▸ **What the task asks**: Return all lines of the data in which the string "adjustment" occurs.

▸ **Input records**:

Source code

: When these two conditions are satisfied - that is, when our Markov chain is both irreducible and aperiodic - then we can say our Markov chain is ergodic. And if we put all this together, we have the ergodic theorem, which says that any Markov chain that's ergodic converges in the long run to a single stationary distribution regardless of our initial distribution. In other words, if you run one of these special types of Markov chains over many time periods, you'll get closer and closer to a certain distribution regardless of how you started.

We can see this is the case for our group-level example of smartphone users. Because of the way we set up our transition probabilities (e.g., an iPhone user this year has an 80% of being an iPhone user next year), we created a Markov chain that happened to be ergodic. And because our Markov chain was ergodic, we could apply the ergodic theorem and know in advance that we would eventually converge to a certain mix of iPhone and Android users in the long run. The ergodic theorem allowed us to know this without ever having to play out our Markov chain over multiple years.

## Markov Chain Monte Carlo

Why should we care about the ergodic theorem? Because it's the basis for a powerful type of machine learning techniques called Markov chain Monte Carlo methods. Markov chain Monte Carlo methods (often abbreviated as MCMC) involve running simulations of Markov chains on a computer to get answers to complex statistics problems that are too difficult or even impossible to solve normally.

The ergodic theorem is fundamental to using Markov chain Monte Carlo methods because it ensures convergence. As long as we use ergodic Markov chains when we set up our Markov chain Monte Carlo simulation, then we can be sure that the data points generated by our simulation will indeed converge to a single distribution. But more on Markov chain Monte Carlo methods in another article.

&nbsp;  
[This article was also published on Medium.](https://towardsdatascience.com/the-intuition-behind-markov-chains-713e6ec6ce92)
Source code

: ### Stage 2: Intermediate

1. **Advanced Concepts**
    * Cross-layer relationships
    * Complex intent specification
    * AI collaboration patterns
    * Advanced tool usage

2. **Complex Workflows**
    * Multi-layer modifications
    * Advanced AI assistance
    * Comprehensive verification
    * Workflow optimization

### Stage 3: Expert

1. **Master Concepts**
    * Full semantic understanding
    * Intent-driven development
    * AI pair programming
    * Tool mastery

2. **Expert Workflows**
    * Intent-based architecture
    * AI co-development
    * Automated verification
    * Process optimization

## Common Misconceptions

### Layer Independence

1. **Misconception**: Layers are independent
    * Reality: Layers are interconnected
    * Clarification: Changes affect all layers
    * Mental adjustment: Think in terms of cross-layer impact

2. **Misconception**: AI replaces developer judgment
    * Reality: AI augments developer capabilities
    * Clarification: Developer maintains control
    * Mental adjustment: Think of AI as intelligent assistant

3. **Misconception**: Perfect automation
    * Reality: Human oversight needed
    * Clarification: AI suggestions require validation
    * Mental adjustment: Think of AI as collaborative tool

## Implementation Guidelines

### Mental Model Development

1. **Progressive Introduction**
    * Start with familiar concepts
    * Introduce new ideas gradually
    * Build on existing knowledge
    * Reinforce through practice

▸ **Response for this exercise**:
    * Mental adjustment: Think in terms of cross-layer impact
    * Mental adjustment: Think of AI as intelligent assistant
    * Mental adjustment: Think of AI as collaborative tool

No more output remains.